[What needs to be done]: In the entries below, find the string "interface" and return each line holding it.

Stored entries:
::::
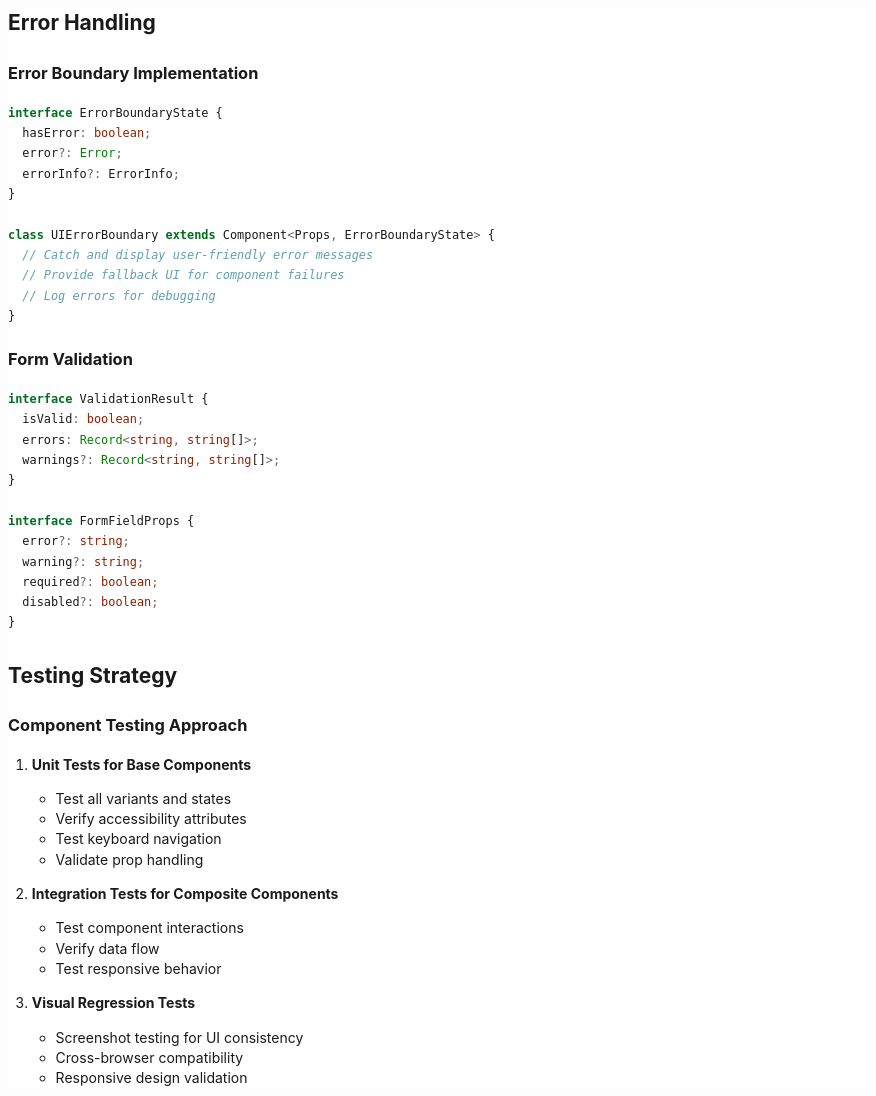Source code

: ## Error Handling

### Error Boundary Implementation

```typescript
interface ErrorBoundaryState {
  hasError: boolean;
  error?: Error;
  errorInfo?: ErrorInfo;
}

class UIErrorBoundary extends Component<Props, ErrorBoundaryState> {
  // Catch and display user-friendly error messages
  // Provide fallback UI for component failures
  // Log errors for debugging
}
```

### Form Validation

```typescript
interface ValidationResult {
  isValid: boolean;
  errors: Record<string, string[]>;
  warnings?: Record<string, string[]>;
}

interface FormFieldProps {
  error?: string;
  warning?: string;
  required?: boolean;
  disabled?: boolean;
}
```

## Testing Strategy

### Component Testing Approach

1. **Unit Tests for Base Components**
   - Test all variants and states
   - Verify accessibility attributes
   - Test keyboard navigation
   - Validate prop handling

2. **Integration Tests for Composite Components**
   - Test component interactions
   - Verify data flow
   - Test responsive behavior

3. **Visual Regression Tests**
   - Screenshot testing for UI consistency
   - Cross-browser compatibility
   - Responsive design validation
::::
[Answer for the task]:
interface ErrorBoundaryState {
interface ValidationResult {
interface FormFieldProps {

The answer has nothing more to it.